By contrast, IndieCade’s check-in hub is called the Village (allusions to The Prisoner optional). Its central lot is a cluster of tents and wooden huts, more Renaissance Faire than techno-militaristic takeover. The exhibition spaces are borrowed from local establishments and the Culver City fire department. And it can be a tough call to determine where normal cityscape ends and the festival begins.

(“What’s that?” a colleague asked when I took him on a tour of the exhibitions on Sunday. He indicated a large tablet PC switched off in the corner near a PC playing Chinese Room’s Dear Esther mod.

“I think it’s just someone’s work station. On Monday this goes back to being an office,” I explained.

“Well, that’s my goal: not playing games, just occupying other people’s desks,” my colleague quipped.)

As much as the game spaces seemed to be everywhere, they also seemed elusive. A cluster of balloons might denote a gallery upstairs or just point the way to another location half a block down. Rather than seeming an obstacle, the design rewards gamers’ attention to miniscule details and fine-tuned drive for exploration. A meatspace lesson in affordance design and the deemphasis of player privilege to be sure.

Moreover, discovering setting at IndieCade became as important as discovering particular locations. Physical spaces, after all, are fairly static, but the festival reinforces how their meanings become mutable. On Sunday, walking out of the firestation exhibition space where festival darlings Fez and Johann Sebastian Joust were set up, I found the box-bedecked play space of Coworkers had in the intervening time between sessions become an impromptu space for the pervasive game Ninja. That these different projects should overlap with one another without prompting or mediation reflects quite well the kind of anything goes, free-play spirit of the festival. For something of this nature to go on at E3 would probably be tantamount to corporate sabotage.

A spontaneous game of Ninja among friends and strangers. (Photo credit: Catherine Peiper, 2011.)

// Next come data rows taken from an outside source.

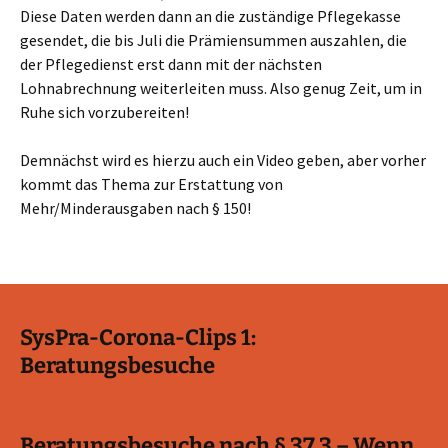
Diese Daten werden dann an die zuständige Pflegekasse
gesendet, die bis Juli die Prämiensummen auszahlen, die
der Pflegedienst erst dann mit der nächsten
Lohnabrechnung weiterleiten muss. Also genug Zeit, um in
Ruhe sich vorzubereiten!
Demnächst wird es hierzu auch ein Video geben, aber vorher
kommt das Thema zur Erstattung von
Mehr/Minderausgaben nach § 150!
SysPra-Corona-Clips 1:
Beratungsbesuche
Beratungsbesuche nach § 37.3 – Wenn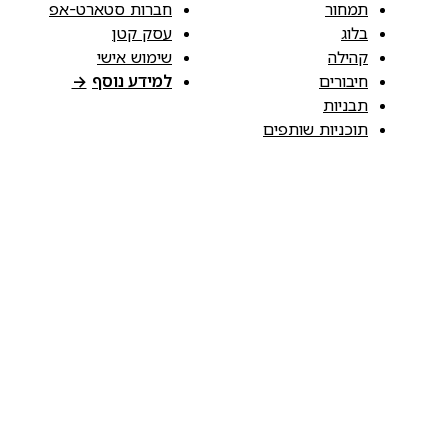
תמחור
חברות סטארט-אפ
בלוג
עסק קטן
קהילה
שימוש אישי
חיבורים
למידע נוסף
→
תבניות
תוכניות שותפים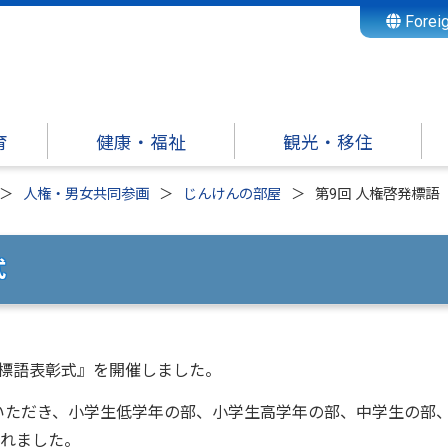
Forei
育
健康・福祉
観光・移住
人権・男女共同参画
じんけんの部屋
第9回 人権啓発標語
式
発標語表彰式』を開催しました。
をいただき、小学生低学年の部、小学生高学年の部、中学生の部
ばれました。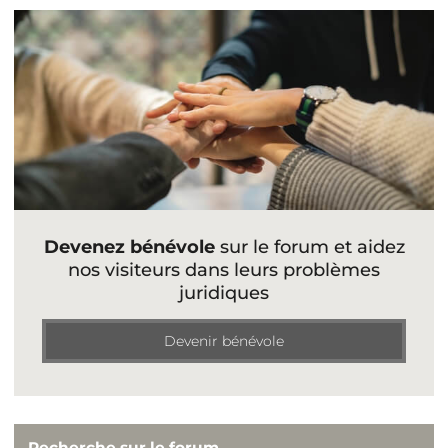
Devenez bénévole
sur le forum et aidez
nos visiteurs dans leurs problèmes
juridiques
Devenir bénévole
Recherche sur le forum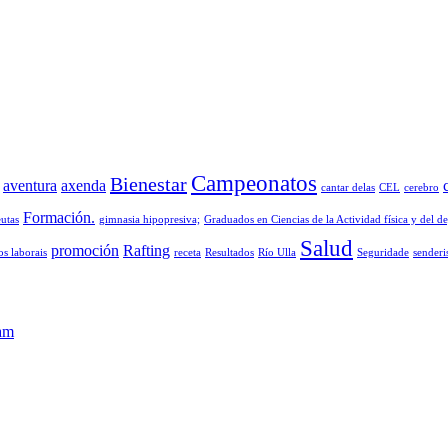
Campeonatos
Bienestar
aventura
axenda
cantar delas
CEL
cerebro
Formación.
eutas
gimnasia hipopresiva;
Graduados en Ciencias de la Actividad física y del d
Salud
promoción
Rafting
os laborais
receta
Resultados
Río Ulla
Seguridade
sender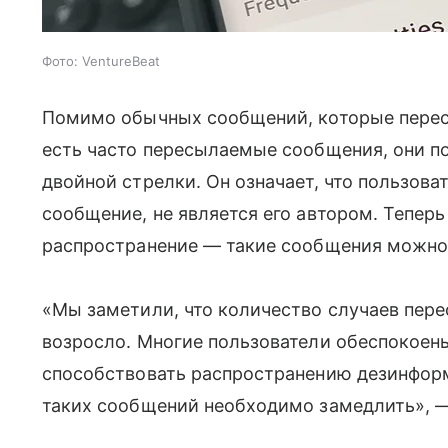
Фото: VentureBeat
Помимо обычных сообщений, которые перес
есть часто пересылаемые сообщения, они 
двойной стрелки. Он означает, что пользова
сообщение, не является его автором. Теперь
распространение — такие сообщения можно б
«Мы заметили, что количество случаев пер
возросло. Многие пользователи обеспокоен
способствовать распространению дезинформ
таких сообщений необходимо замедлить», 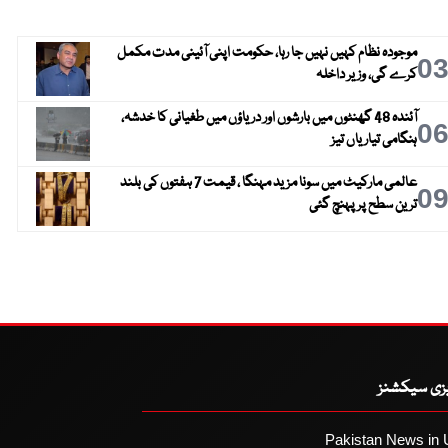
موجودہ نظام کہیں نہیں جا رہا، حکومت اپنی آئینی مدت مکمل
0
کرے گی، وزیر داخلہ
آئندہ 48 گھنٹوں میں بارشوں اور دریاؤں میں طغیانی کا خدشہ،
0
ہنگامی تیاریاں تیز
عالمی مارکیٹ میں سونا مزید مہنگا ، قیمت 7 ہفتوں کی بلند
0
ترین سطح پر پہنچ گئی
یزی سیکشنز
Pakistan News in 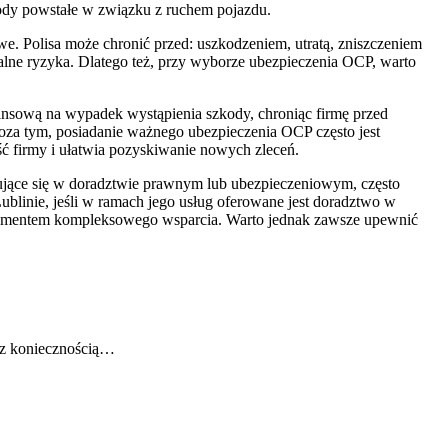
ody powstałe w związku z ruchem pojazdu.
. Polisa może chronić przed: uszkodzeniem, utratą, zniszczeniem
alne ryzyka. Dlatego też, przy wyborze ubezpieczenia OCP, warto
nsową na wypadek wystąpienia szkody, chroniąc firmę przed
oza tym, posiadanie ważnego ubezpieczenia OCP często jest
 firmy i ułatwia pozyskiwanie nowych zleceń.
izujące się w doradztwie prawnym lub ubezpieczeniowym, często
linie, jeśli w ramach jego usług oferowane jest doradztwo w
lementem kompleksowego wsparcia. Warto jednak zawsze upewnić
ę z koniecznością…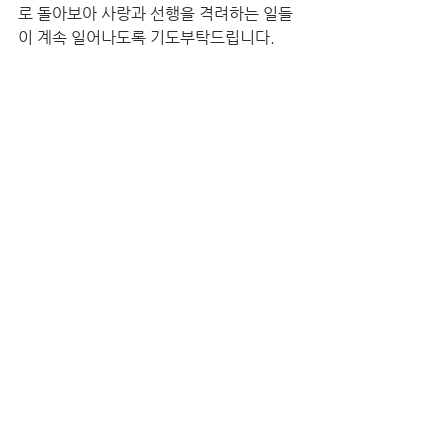
로 돌아보아 사랑과 선행을 격려하는 일들
이 계속 일어나도록 기도부탁드립니다.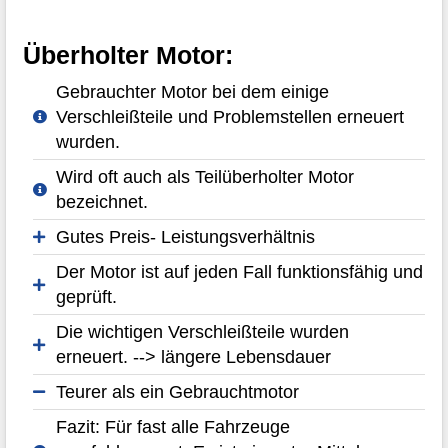
Überholter Motor:
Gebrauchter Motor bei dem einige
Verschleißteile und Problemstellen erneuert
wurden.
Wird oft auch als Teilüberholter Motor
bezeichnet.
Gutes Preis- Leistungsverhältnis
Der Motor ist auf jeden Fall funktionsfähig und
geprüft.
Die wichtigen Verschleißteile wurden
erneuert. --> längere Lebensdauer
Teurer als ein Gebrauchtmotor
Fazit: Für fast alle Fahrzeuge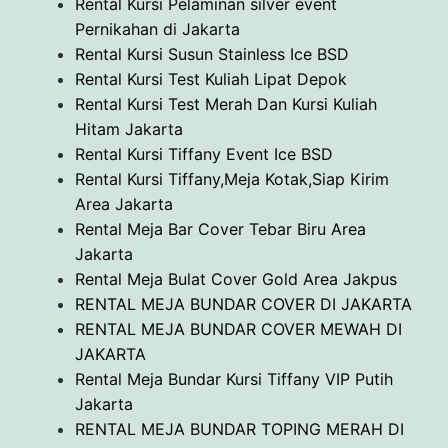
Rental Kursi Pelaminan silver event
Pernikahan di Jakarta
Rental Kursi Susun Stainless Ice BSD
Rental Kursi Test Kuliah Lipat Depok
Rental Kursi Test Merah Dan Kursi Kuliah
Hitam Jakarta
Rental Kursi Tiffany Event Ice BSD
Rental Kursi Tiffany,Meja Kotak,Siap Kirim
Area Jakarta
Rental Meja Bar Cover Tebar Biru Area
Jakarta
Rental Meja Bulat Cover Gold Area Jakpus
RENTAL MEJA BUNDAR COVER DI JAKARTA
RENTAL MEJA BUNDAR COVER MEWAH DI
JAKARTA
Rental Meja Bundar Kursi Tiffany VIP Putih
Jakarta
RENTAL MEJA BUNDAR TOPING MERAH DI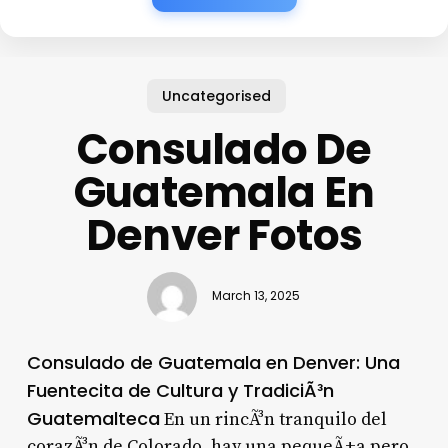
Uncategorised
Consulado De
Guatemala En
Denver Fotos
March 13, 2025
Consulado de Guatemala en Denver: Una
Fuentecita de Cultura y TradiciÃ³n
Guatemalteca
En un rincÃ³n tranquilo del
corazÃ³n de Colorado, hay una pequeÃ±a pero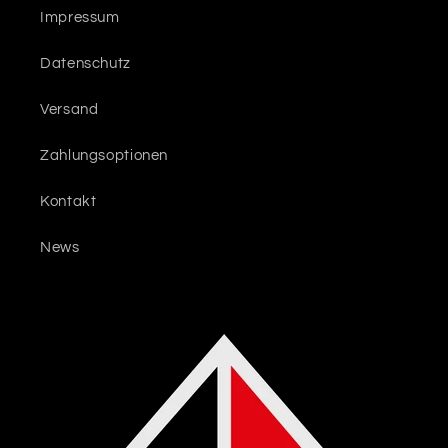
Impressum
Datenschutz
Versand
Zahlungsoptionen
Kontakt
News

While the physical “big games” demonstrated best the event’s emphasis on embodiment and spontaneous play, a lot of the electronic exhibitions continued the trend, using Xbox Kinects and Playstation Moves in creative ways to involve a lot of nontrivial movement from their players (superHYPERCUBE and Johann Sebastian Joust being frontrunners for these respectively). And while it could be argued that the game offerings this year were more conceptual than strongly thematic, they did their job — being what the commercial games industry can’t or refuses to be.

If you ever find yourself in Culver City this time of year in the future, you really owe it to yourself to pay a visit.